I love that it calls for the fennel bulb not the leaves, since it is much easier to get the bulb here.
Anyone who cooks a fast soup knows about softening veggies before adding a broth. I wondered what adding water instead of broth would be like. I also wondered what frying fennel in lard would be like.
My daughter declares it “good” and that “it tastes like pho” which is her highest compliment. I think the flavours worked together and it would be even better as a campfire dish–which I will try at my next opportunity.
I think this was a dish meant for an invalid or for maybe winter. I am just tired and the air conditioner is set too high.
Take white fennel minced finely, and then fry it with a little of the white part of a leek minced finely, with egg or lard, and put in a bit of water and saffron and salt, and boil it, and put in beaten eggs, if you want. Anonimo Toscano, Libro della Cocina (late 14th or early 15th c.) Ariane Helou’s translation
* 1 heaping tbsp lard **
* 1/3 cup leek, a few inches of the white end, minced
* 1 cup fennel, white from the bulb end, minced
* 2 cups water
* 1 pinch saffron
* 1 tsp salt (or to taste)
* 1 egg, beaten
- Heat frying pan on medium-high, add lard to melt.
- Add fennel and leek, reduce heat to medium low, and stir to soften veggies.

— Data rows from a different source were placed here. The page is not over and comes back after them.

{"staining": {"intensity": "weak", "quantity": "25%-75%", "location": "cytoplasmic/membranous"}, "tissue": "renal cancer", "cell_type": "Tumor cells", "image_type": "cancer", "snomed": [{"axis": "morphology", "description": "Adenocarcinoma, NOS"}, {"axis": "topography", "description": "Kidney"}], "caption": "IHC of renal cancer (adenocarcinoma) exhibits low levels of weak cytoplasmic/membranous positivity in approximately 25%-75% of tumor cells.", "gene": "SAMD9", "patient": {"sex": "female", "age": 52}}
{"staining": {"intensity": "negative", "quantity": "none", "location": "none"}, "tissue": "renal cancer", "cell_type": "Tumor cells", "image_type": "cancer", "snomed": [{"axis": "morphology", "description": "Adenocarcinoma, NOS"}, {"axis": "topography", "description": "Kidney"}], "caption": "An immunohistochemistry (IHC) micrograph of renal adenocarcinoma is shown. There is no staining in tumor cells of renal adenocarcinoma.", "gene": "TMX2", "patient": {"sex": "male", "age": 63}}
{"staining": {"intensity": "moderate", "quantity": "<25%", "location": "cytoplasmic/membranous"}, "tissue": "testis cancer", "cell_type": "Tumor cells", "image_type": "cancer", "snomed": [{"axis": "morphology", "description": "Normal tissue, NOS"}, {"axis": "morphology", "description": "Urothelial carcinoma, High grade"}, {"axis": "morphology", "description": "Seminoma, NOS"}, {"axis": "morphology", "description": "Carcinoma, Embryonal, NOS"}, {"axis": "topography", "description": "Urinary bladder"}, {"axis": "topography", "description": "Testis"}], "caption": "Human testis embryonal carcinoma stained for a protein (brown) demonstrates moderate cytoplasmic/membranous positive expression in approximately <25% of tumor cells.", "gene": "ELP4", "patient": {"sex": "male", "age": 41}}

- Pour fennel mixture into a sauce pan, add water and salt. Heat sauce pan on medium-high until mixture comes to boil.
- Add beaten egg into fennel mixture while stirring. Bring to boil a second time, then remove from heat.
- Serve hot***.
** Use vegetable lard or olive oil if making for a vegetarian.
*** and with rice noodles if you want to take the pho thing a little too far.